The Twins had scored three runs in the top of the seventh, knocking the bullet-proof vest off Angel phenom Francisco Rodriguez, who walked in the tying run, allowed the go-ahead run to score on a wild pitch and another to score on a sacrifice fly, as Minnesota took a 5-3 lead.

But Scott Spiezio led off the bottom of the seventh with a single to right-center off left-handed reliever Johan Santana, and Bengie Molina slapped a full-count pitch to left for a single.

Up stepped Kennedy, who had homered in the third and fifth innings but bunted the first pitch foul against Santana. Manager Mike Scioscia took off the bunt and Kennedy fouled off two more pitches before hammering an 0-and-2 pitch over the wall in right-center for his third home run and a 6-5 lead.

The Angels, it turned out, were just getting warmed up.

David Eckstein greeted reliever LaTroy Hawkins with an infield single, Darin Erstad singled to left-center, and Tim Salmon singled to load the bases.

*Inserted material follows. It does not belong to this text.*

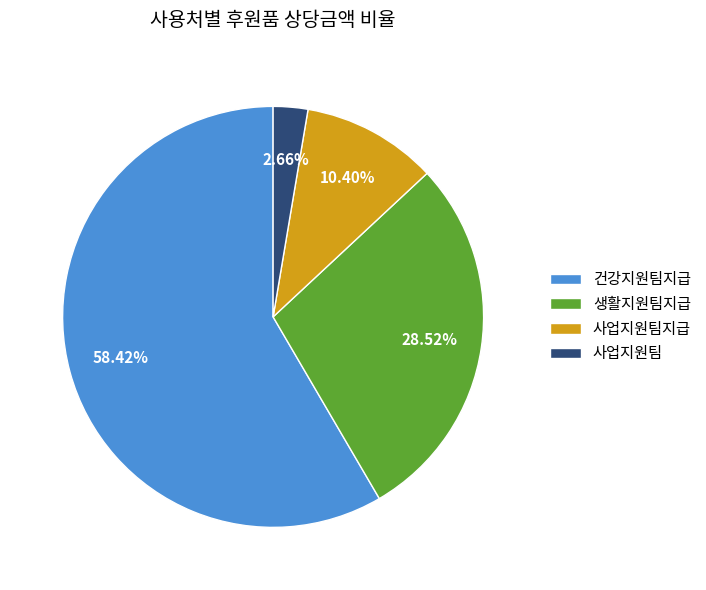

Which slice is the smallest?

사업지원팀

Twin Manager Ron Gardenhire summoned left-hander J.C. Romero to face the left-handed-hitting Garret Anderson, who drew a walk to force in a run for a 7-5 lead. Troy Glaus struck out, but Shawn Wooten lined an RBI single to right for an 8-5 lead.

Alex Ochoa, who replaced Salmon as a pinch-runner, scored on Romero's wild pitch for a 9-5 lead, and Spiezio, who has a team-leading 11 RBIs in the postseason, lined a two-run single to left-center to make it 11-5.

Romero was pulled for Bob Wells, and Chone Figgins, who had run for Molina earlier in the inning, singled to left. Kennedy singled to left to load the bases, Eckstein was hit by a pitch to force in a run, and Erstad's RBI groundout made it 13-5.

The mercy rule was not in effect, but the inning finally ended with Ochoa's strikeout.

"We wanted to keep pushing runs across because you can never get enough," Salmon said. "A.K. came up with the big hit to put us up, but we wanted to keep adding nails to the coffin. It was awesome watching all those runs cross the plate, because we could really relax and start thinking about clinching this thing at home."

The Angels hit .290 with runners in scoring position during the season, so it wasn't shocking that they had five hits with runners in scoring position in the seventh.

"You don't always expect that to happen," Scioscia said of the barrage. "But I wouldn't put anything past this group."

Neither could the Twin pitchers.

"Everyone's a battler on this team, no one's a quitter," Molina said. "No one wants to make the last out."